[[ Selected extract, beginning ]]

Then as she thinks about it some more she says, "Daddy, would
go first and turn the light on?" Friends, Jesus went first
into the grave ahead of us. He's no longer there. He's passed right
through, punching a hole in death that now fills the graves of his
people with resurrection light.
Now the cemetery is no longer a scary place for us. Jesus has left
the light on there by promising each of us, "Because I live,
you also will live" (John 14:19). Jesus' beautiful confession
in the psalm supplies us with the faith we need to make his words
our own. By faith our hearts are glad. Our tongues rejoice. Our
God will not abandon us to the grave. Even if our bodies are in
the earth for hundreds of years, even if they have decayed to the
point that they are nothing more than piles of dust, even if our
ashes have been scattered to the winds or the seas, these things
present no challenge to the one who made us and, more than that,
who raised himself from death to life. In whatever shape or form
he finds them, "By the power that enables him to bring everything
under his control, [Jesus] will transform our lowly bodies so that
they will be like his glorious body" (Philippians 3:21).

[[ Selected extract, end ]]

=== What you will do ===
[1] Answer these questions from the resurrection passage:
(a) Which Bible verse is cited for the promise "Because I live, you also will live"?
(b) What did Jesus punch a hole in as he passed through the grave?
(c) What will Jesus transform our lowly bodies to be like?
[2] Decide whether each statement agrees with the resurrection passage, and support each answer with a quotation from it.
(a) The cemetery is still a scary place for believers.
(b) Jesus remains in the grave.
(c) By faith, believers' hearts are glad.
[3] Pick up the resurrection passage after its final sentence and keep writing it.

[[ Input data, beginning ]]

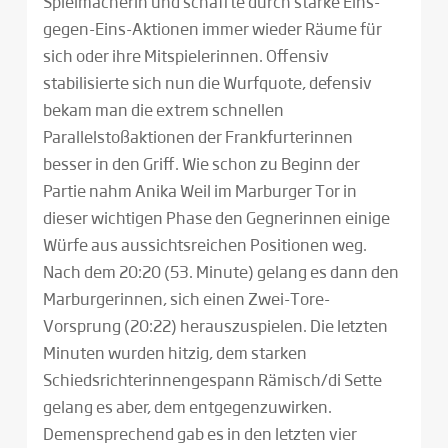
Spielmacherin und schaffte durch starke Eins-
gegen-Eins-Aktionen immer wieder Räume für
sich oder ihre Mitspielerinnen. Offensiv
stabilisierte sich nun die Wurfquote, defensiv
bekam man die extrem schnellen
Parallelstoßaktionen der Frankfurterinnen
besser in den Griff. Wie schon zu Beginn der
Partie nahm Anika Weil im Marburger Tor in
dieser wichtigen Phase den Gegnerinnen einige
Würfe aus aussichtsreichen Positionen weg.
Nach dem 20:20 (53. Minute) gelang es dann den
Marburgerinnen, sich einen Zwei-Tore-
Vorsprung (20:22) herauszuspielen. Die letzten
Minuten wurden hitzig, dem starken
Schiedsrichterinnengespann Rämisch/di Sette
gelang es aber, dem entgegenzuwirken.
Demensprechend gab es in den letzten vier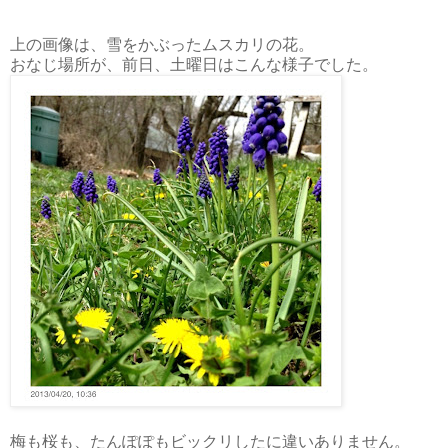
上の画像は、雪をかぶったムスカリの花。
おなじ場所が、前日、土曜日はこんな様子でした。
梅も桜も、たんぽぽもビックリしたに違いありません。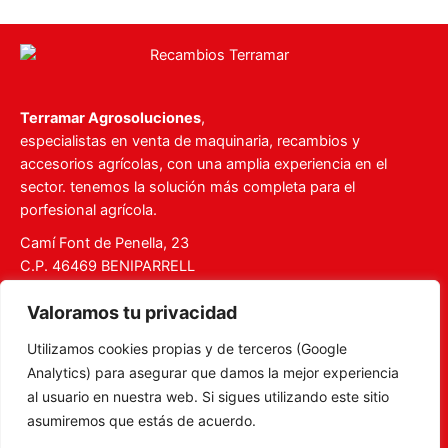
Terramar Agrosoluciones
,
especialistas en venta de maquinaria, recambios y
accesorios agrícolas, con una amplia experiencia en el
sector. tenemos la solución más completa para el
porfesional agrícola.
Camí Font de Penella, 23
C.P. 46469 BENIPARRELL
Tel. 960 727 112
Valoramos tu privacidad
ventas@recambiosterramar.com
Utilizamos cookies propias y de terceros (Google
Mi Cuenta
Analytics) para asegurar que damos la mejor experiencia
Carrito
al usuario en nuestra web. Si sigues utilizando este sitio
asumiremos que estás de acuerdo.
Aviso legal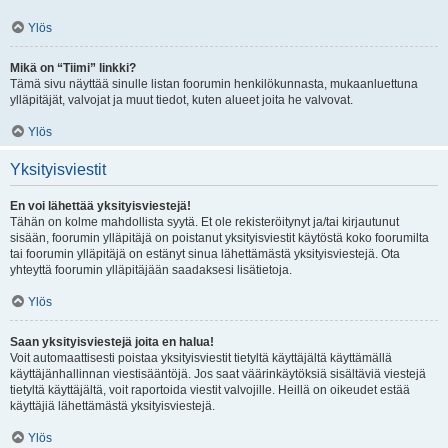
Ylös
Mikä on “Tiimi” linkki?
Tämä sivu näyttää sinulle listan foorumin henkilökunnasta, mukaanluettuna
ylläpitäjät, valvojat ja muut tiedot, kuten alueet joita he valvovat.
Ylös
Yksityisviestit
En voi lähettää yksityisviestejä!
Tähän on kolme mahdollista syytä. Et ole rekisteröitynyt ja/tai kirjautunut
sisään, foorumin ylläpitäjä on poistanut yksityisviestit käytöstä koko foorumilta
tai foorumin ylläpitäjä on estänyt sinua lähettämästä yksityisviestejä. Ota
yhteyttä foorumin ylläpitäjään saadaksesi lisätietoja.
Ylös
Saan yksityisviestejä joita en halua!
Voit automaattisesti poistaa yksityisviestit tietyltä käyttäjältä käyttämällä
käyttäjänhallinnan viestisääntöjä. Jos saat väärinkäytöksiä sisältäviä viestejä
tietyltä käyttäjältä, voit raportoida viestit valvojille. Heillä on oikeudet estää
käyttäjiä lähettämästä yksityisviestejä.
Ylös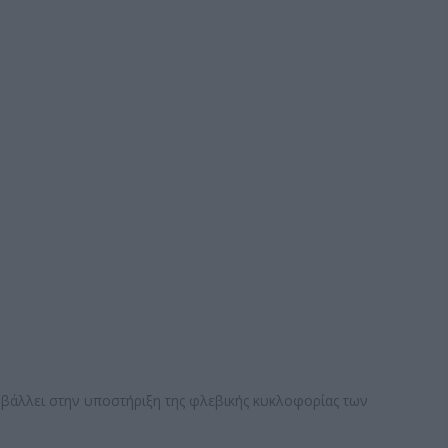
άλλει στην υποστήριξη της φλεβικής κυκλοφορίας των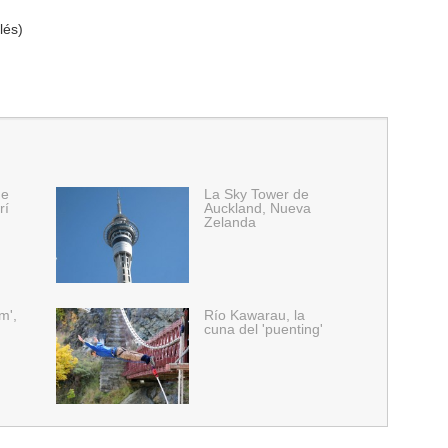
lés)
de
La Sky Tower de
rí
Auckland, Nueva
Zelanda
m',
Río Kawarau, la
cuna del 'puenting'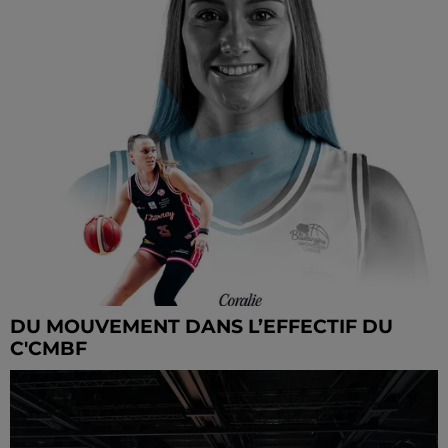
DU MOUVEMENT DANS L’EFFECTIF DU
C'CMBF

[[ Input data, end ]]
[[ Input data, beginning ]]

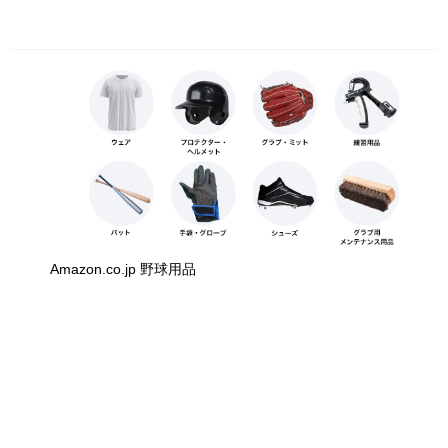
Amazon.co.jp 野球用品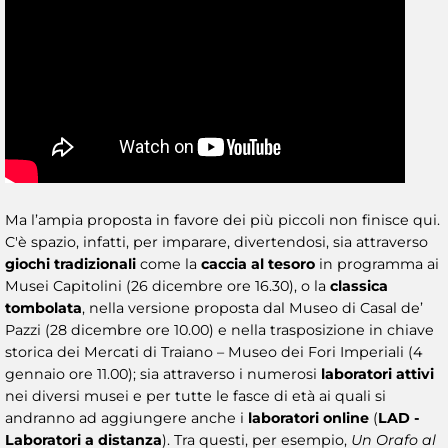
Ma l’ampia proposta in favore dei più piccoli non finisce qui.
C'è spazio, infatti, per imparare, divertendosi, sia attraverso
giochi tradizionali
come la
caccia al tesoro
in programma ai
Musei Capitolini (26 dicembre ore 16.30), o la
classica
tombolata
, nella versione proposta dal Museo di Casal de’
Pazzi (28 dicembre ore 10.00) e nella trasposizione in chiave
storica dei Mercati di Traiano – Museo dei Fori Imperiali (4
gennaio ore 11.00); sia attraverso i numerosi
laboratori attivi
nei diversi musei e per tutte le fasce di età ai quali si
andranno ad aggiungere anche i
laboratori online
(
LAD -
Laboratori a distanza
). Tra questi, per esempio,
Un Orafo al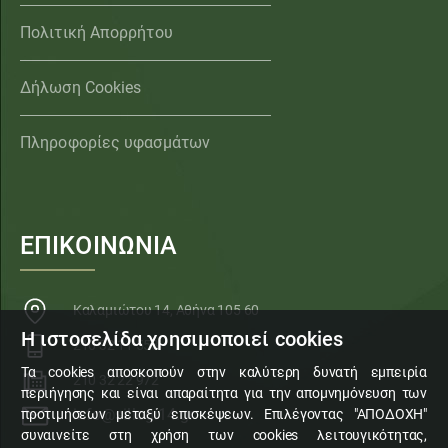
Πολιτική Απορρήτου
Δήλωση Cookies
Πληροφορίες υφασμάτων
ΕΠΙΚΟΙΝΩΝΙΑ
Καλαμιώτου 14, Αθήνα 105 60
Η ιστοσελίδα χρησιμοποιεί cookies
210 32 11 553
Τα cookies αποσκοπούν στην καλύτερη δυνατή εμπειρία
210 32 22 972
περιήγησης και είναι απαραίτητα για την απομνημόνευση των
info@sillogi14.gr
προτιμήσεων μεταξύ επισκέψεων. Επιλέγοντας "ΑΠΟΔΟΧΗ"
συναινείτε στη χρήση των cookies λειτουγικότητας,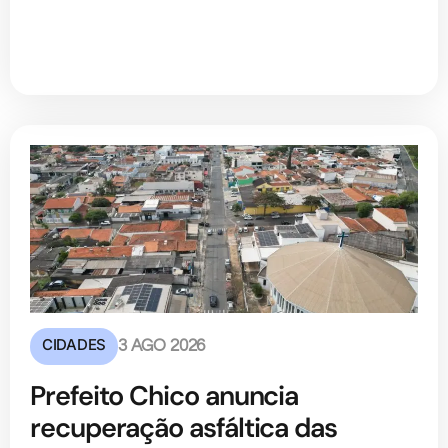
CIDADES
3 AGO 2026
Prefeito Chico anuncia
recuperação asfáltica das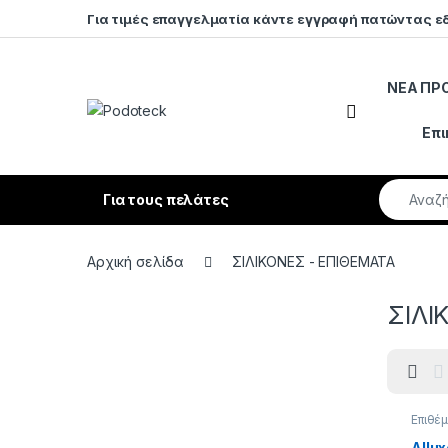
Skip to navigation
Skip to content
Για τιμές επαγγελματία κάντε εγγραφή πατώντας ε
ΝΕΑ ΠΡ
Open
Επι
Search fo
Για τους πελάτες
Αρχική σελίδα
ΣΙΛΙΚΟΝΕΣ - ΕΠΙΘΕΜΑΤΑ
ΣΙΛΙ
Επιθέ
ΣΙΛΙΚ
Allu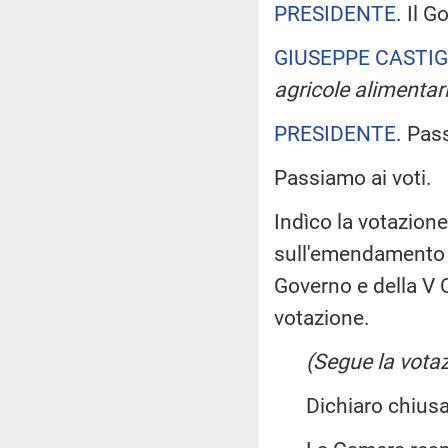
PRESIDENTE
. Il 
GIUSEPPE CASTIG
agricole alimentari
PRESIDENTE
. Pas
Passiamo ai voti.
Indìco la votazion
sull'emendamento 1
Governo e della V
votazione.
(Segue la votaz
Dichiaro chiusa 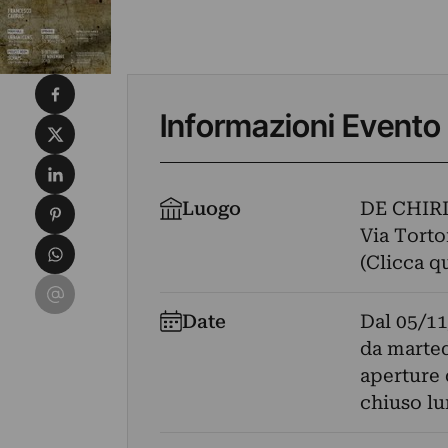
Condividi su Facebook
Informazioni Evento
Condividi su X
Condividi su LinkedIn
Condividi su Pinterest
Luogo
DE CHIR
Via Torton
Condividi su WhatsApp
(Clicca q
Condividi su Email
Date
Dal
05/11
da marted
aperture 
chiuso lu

[[ Input data, end ]]
[[ Input data, beginning ]]

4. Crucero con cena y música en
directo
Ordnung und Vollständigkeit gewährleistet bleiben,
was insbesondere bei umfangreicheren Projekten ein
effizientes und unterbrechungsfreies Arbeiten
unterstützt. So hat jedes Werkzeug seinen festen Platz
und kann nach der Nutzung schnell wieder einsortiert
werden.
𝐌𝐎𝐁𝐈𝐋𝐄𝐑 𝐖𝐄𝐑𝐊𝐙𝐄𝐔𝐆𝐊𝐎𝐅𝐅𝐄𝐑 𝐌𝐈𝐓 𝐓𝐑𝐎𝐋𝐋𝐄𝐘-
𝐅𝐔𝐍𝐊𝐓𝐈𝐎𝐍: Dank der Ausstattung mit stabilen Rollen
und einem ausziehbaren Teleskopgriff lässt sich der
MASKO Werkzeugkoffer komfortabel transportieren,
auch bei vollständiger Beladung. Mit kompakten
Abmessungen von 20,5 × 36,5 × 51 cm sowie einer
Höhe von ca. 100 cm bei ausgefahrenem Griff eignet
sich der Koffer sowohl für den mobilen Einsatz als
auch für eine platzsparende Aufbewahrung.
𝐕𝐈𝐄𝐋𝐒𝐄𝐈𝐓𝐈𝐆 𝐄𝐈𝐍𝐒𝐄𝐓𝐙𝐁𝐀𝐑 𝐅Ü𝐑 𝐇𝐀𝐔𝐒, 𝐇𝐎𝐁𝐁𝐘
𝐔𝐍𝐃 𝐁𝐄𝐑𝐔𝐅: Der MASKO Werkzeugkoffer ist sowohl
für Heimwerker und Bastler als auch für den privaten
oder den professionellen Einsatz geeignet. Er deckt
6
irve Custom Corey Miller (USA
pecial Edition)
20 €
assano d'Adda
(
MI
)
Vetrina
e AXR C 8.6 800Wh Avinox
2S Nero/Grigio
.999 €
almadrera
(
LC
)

[[ Input data, end ]]

=== Responses ===
[1]
(a) John 14:19
(b) Death
(c) His glorious body

[2]
(a) No: "Now the cemetery is no longer a scary place for us."
(b) No: "He's no longer there."
(c) Yes: "By faith our hearts are glad."

[3]
Rest secure, dear friends, God will raise us from the dead. But
then what? What lies beyond that promise? The psalmist tells us
in our closing verse. He assures us that God will bless us: "You
have made known to me the path of life; you will fill me with joy
in your presence, with eternal pleasures at your right hand"
(v.11).
The path of life isn't some road we travel by our own power to
get to heaven, as though Jesus came to show us all the turns we
must take but then left us to make the journey alone. The path of
life is all Jesus' saving work, which has been set before us this
morning. The path of life is the Savior's perfect obedience credited
to us. The path of life is his innocent death for our sins. It's
his resurrection and the life it guarantees us. Jesus does not merely
show us the way. He tells us he is "the way and the truth
and the life" (John 14:6). This is the promise of our living
Redeemer that guarantees eternal security. How does the hymn writer
put it? "He lives our mansion to prepare.; He lives to bring
us safely there" (C.W. 152, v.7)." This is why we can
be sure that God will bless us.
But how will he bless us? What will heaven be like? That I can't
tell you because God doesn't tell us. Apparently heaven's wonders
go far beyond human words and expressions. But what I can tell you
is that in heaven there will be no limit to our joy. How different
that will be. While we may sometimes find earthly life tolerable,
wouldn't you agree that here joy tends to be in short supply and
that pleasure is rare diversion? But in the psalm Jesus talks about
being filled with joy and pleasure. The blessings he enjoys and
has won for us won't be just an occasional experience of our heavenly
existence. They will fill every moment of our lives there-lives
that will never end. That's the other difference. In heaven not
only will there be no limit to our joy, there will be no end to
it either.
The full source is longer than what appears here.